Data KI Kaltim mencatat sejumlah kasus sengketa informasi di Samarinda sepanjang 2023–2024.
Misalnya, di Kelurahan Sungai Kapih terkait permintaan data pembeli tanah dan peta koordinat yang ditolak karena permohonan kadaluarsa. Kasus lain di Kelurahan Handil Bakti juga ditolak karena pemohon tidak dapat menunjukkan legalitas kedudukannya.
Sementara itu, Kepala Bidang Pengelolaan dan Pelayanan Informasi Diskominfo Samarinda, Euis Eka April Yani, menekankan pentingnya sinergi antara regulasi, komitmen organisasi, dan digitalisasi untuk memperkuat keterbukaan informasi publik.
Ia menyebutkan sejumlah dasar hukum yang menjadi pedoman, antara lain UU No. 14 Tahun 2008, Perki 1/2021, Perda Kota Samarinda No. 6 Tahun 2022, dan Perwali No. 26 Tahun 2024.
“Kualitas informasi harus relevan, akurat, dan mutakhir. PPID juga perlu memanfaatkan kanal digital secara aktif, minimal dua sampai empat postingan per bulan,” ujarnya.
Evaluasi Diskominfo Samarinda menunjukkan, masih ada akun media sosial kelurahan yang tidak aktif atau jarang mengunggah konten, sedangkan kecamatan relatif lebih konsisten mengelola akun media sosial resmi.
Dari sisi publikasi DIP, capaian PPID di Samarinda cenderung fluktuatif.
Pada 2021, persentase instansi yang membuat DIP mencapai 66,67 persen, menurun menjadi 23,47 persen pada 2022, kemudian merosot lagi ke 12,31 persen pada 2023. Pada 2024, angka itu kembali naik menjadi 42,31 persen.

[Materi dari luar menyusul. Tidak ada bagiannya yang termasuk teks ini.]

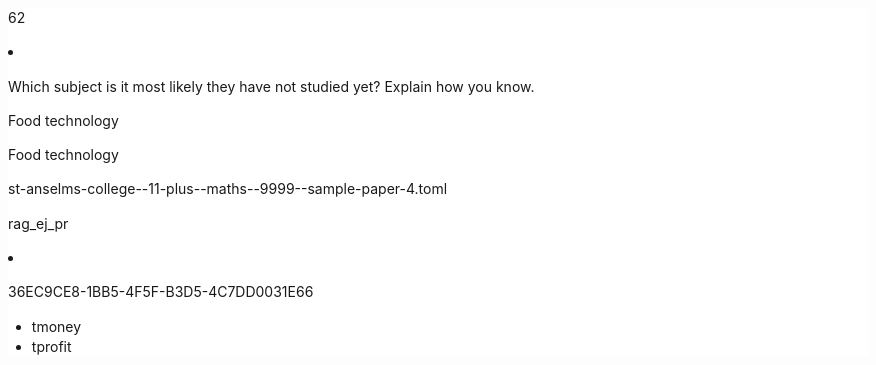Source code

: $62$

</div>
</div>

</div>
</li>
<li>
<div class='question_envelope rag_red subquestion'>
<div class='topics'>
<ul>
</ul>
</div>
<div class='question subquestion'>

Which subject is it most likely they have not studied yet? Explain how you know.

</div>
<div class='workings'>
<div class='working'>

$\text{Food technology}$

</div>
</div>
<div class='answers'>
<div class='answer'>

$\text{Food technology}$

</div>
</div>

</div>
</li>
</ul>
<div class='papername'>
<p>st-anselms-college--11-plus--maths--9999--sample-paper-4.toml</p>
</div>
<div class='rag'>
<p>rag_ej_pr</p>
</div>
</div>
</li>
<li>
<div class='question_envelope rag_ej_pr question'>
<div class='uuid'>
<p>36EC9CE8-1BB5-4F5F-B3D5-4C7DD0031E66</p>
</div>
<div class='topics'>
<ul>
<li>
tmoney
</li>
<li>
tprofit
</li>
</ul>
</div>
<div class='question question'>
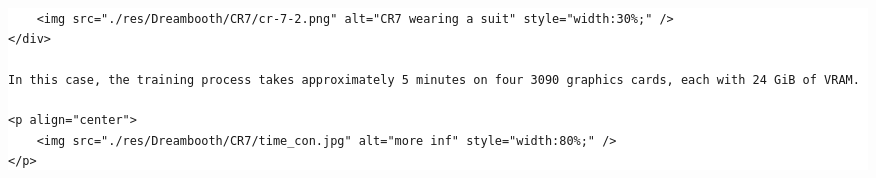         <img src="./res/Dreambooth/CR7/cr-7-2.png" alt="CR7 wearing a suit" style="width:30%;" />
    </div>

    In this case, the training process takes approximately 5 minutes on four 3090 graphics cards, each with 24 GiB of VRAM.

    <p align="center">
        <img src="./res/Dreambooth/CR7/time_con.jpg" alt="more inf" style="width:80%;" />
    </p>
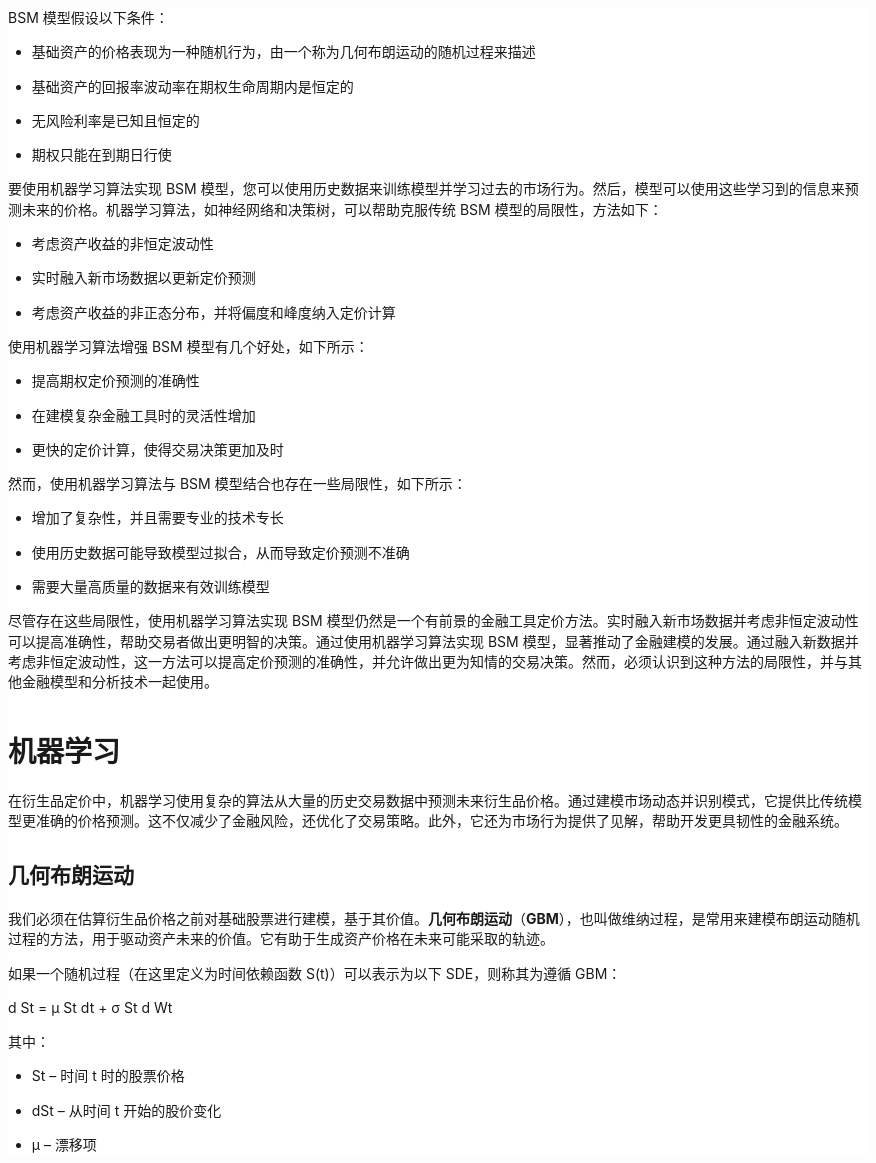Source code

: BSM 模型假设以下条件：

+   基础资产的价格表现为一种随机行为，由一个称为几何布朗运动的随机过程来描述

+   基础资产的回报率波动率在期权生命周期内是恒定的

+   无风险利率是已知且恒定的

+   期权只能在到期日行使

要使用机器学习算法实现 BSM 模型，您可以使用历史数据来训练模型并学习过去的市场行为。然后，模型可以使用这些学习到的信息来预测未来的价格。机器学习算法，如神经网络和决策树，可以帮助克服传统 BSM 模型的局限性，方法如下：

+   考虑资产收益的非恒定波动性

+   实时融入新市场数据以更新定价预测

+   考虑资产收益的非正态分布，并将偏度和峰度纳入定价计算

使用机器学习算法增强 BSM 模型有几个好处，如下所示：

+   提高期权定价预测的准确性

+   在建模复杂金融工具时的灵活性增加

+   更快的定价计算，使得交易决策更加及时

然而，使用机器学习算法与 BSM 模型结合也存在一些局限性，如下所示：

+   增加了复杂性，并且需要专业的技术专长

+   使用历史数据可能导致模型过拟合，从而导致定价预测不准确

+   需要大量高质量的数据来有效训练模型

尽管存在这些局限性，使用机器学习算法实现 BSM 模型仍然是一个有前景的金融工具定价方法。实时融入新市场数据并考虑非恒定波动性可以提高准确性，帮助交易者做出更明智的决策。通过使用机器学习算法实现 BSM 模型，显著推动了金融建模的发展。通过融入新数据并考虑非恒定波动性，这一方法可以提高定价预测的准确性，并允许做出更为知情的交易决策。然而，必须认识到这种方法的局限性，并与其他金融模型和分析技术一起使用。

# 机器学习

在衍生品定价中，机器学习使用复杂的算法从大量的历史交易数据中预测未来衍生品价格。通过建模市场动态并识别模式，它提供比传统模型更准确的价格预测。这不仅减少了金融风险，还优化了交易策略。此外，它还为市场行为提供了见解，帮助开发更具韧性的金融系统。

## 几何布朗运动

我们必须在估算衍生品价格之前对基础股票进行建模，基于其价值。**几何布朗运动**（**GBM**），也叫做维纳过程，是常用来建模布朗运动随机过程的方法，用于驱动资产未来的价值。它有助于生成资产价格在未来可能采取的轨迹。

如果一个随机过程（在这里定义为时间依赖函数 S(t)）可以表示为以下 SDE，则称其为遵循 GBM：

d St = μ St dt + σ St d Wt

其中：

+   St – 时间 t 时的股票价格

+   dSt – 从时间 t 开始的股价变化

+   μ – 漂移项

“Peningkatan persentase ini harus diikuti dengan kualitas konten yang dipublikasikan. DIP yang dibuat bukan sekadar formalitas, tapi benar-benar memuat informasi yang dibutuhkan masyarakat,” jelas Euis.
Ia juga memberikan rekomendasi penguatan layanan informasi publik, seperti mengaktifkan kembali akun media sosial yang vakum, menunjuk admin khusus PPID, menggunakan konten sederhana namun informatif, serta melakukan monitoring berkala.
Imran menambahkan, KI Kaltim menargetkan seluruh kabupaten/kota di Kaltim mendapat penguatan serupa. Namun, keterbatasan anggaran membuat beberapa daerah hanya bisa mengikuti secara daring.
“Yang belum seperti Kutai Barat dan Mahakam Ulu biasanya kita lakukan lewat Zoom. Harapannya semua daerah bisa terjangkau,” katanya.
Dengan adanya penguatan kapasitas ini, KI Kaltim dan Diskominfo Samarinda berharap potensi sengketa informasi dapat ditekan, sekaligus memastikan hak masyarakat terhadap informasi publik terpenuhi.
“Apalagi Kaltim sekarang jadi sorotan nasional karena Ibu Kota Nusantara ada di sini. Pelayanan informasi publik harus dikelola dengan baik,” tutup Imran.